La ética exiliada

Hay una españolidad primaria, como un patriotismo sin denominación de origen, en la voz apagada de los exiliados

Cuentan que en aquel febrero de 1939 don Antonio Machado cruzaba a pie la frontera con Francia, ya enfermo y desesperanzado, como tantos. Y junto a él, su madre octogenaria, con la cabeza perdida, le preguntaba: "Hijo, ¿falta mucho para llegar a Sevilla?" Pocas fechas después, ambos fallecerían, con apenas tres días de diferencia, en una modesta pensión de Colliure, hecho del cual tuvo noticia su querido hermano Manuel por medio de un suelto en un periódico francés quince días más tarde, gracias a su empleo como funcionario de Correos en Burgos.

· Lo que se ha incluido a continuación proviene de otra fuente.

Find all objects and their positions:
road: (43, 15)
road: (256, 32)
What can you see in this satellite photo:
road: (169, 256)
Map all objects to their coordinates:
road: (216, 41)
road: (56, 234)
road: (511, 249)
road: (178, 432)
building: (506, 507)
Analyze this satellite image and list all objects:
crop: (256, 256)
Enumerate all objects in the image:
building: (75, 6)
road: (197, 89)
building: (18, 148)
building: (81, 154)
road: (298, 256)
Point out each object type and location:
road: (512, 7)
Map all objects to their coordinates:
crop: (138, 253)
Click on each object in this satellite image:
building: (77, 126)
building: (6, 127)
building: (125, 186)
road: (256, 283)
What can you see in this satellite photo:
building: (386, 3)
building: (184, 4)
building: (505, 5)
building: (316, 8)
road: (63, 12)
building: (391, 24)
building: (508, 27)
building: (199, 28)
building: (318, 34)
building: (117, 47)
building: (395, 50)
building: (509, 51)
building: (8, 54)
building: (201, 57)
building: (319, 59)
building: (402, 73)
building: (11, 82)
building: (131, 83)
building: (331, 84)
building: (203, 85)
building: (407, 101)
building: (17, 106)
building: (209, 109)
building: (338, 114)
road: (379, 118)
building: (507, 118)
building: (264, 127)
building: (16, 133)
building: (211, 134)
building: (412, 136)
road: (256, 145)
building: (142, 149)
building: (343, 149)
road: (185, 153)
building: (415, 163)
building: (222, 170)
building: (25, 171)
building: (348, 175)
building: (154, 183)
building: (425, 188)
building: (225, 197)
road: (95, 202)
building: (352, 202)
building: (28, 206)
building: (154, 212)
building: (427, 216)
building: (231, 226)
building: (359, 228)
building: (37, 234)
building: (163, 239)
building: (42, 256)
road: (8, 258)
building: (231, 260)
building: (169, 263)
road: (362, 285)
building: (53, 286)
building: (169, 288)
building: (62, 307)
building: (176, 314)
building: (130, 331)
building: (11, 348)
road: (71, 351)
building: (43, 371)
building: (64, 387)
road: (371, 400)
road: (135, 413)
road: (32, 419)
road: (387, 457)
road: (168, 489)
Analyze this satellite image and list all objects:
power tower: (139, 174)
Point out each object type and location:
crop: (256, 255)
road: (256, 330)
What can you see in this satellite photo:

Así de triste es la memoria del exilio, en la que se mezclan sentimientos tan profundos, e hirientes, como la injusticia, el desamparo o la soledad. En el recuerdo de los exiliados (vienen ahora a mi cabeza, como ejemplo, las lúcidas memorias del profesor granadino Francisco Ayala) aflora siempre un cierto sentimiento de pertenencia nunca perdido del todo, y una ilusión por volver que los más afortunados nunca han dejado de agradecer. "Madre y maestra mía, España miserable y hermosa" cantará desde la lejanía Blas de Otero. Hay una españolidad primaria, como un patriotismo sin denominación de origen, en la voz apagada de los exiliados.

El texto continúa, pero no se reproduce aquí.